Reproduce the text of the records word for word, starting at the line that contains "八重垣神社│匝瑳市八日市場イ" and ending after the line that contains "откусывают больше, чем". Leave the pictures out of your answer.

[Material supplied]:
= = =

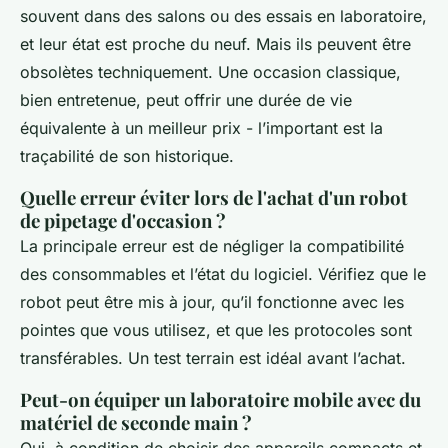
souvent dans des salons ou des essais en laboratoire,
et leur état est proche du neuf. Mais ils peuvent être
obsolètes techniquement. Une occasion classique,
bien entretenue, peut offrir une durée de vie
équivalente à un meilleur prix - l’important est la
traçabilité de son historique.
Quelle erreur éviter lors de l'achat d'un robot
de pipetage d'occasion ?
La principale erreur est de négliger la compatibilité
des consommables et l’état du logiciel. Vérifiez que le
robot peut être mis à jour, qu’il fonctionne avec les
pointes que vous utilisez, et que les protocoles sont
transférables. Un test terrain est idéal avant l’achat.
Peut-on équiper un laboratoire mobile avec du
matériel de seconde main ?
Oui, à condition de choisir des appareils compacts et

= = =

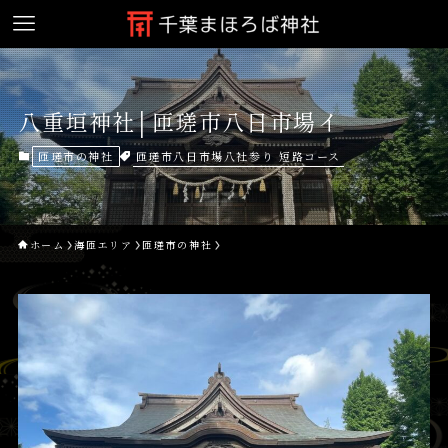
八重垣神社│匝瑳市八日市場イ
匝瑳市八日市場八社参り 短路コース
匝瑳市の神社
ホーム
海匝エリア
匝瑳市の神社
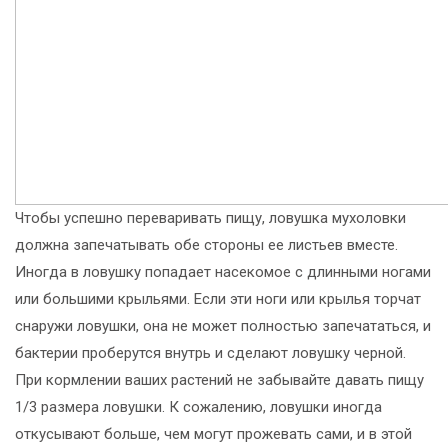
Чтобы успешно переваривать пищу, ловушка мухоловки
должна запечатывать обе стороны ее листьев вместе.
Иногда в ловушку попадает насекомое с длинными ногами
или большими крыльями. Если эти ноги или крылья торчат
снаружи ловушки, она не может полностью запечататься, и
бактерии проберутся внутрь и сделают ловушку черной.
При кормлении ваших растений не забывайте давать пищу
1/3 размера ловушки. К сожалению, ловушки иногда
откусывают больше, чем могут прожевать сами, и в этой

= = =

[Solved problem]:
八重垣神社│匝瑳市八日市場イ
匝瑳市八日市場八社参り 短路コース
匝瑳市の神社
ホーム
海匝エリア
匝瑳市の神社
Чтобы успешно переваривать пищу, ловушка мухоловки
должна запечатывать обе стороны ее листьев вместе.
Иногда в ловушку попадает насекомое с длинными ногами
или большими крыльями. Если эти ноги или крылья торчат
снаружи ловушки, она не может полностью запечататься, и
бактерии проберутся внутрь и сделают ловушку черной.
При кормлении ваших растений не забывайте давать пищу
1/3 размера ловушки. К сожалению, ловушки иногда
откусывают больше, чем могут прожевать сами, и в этой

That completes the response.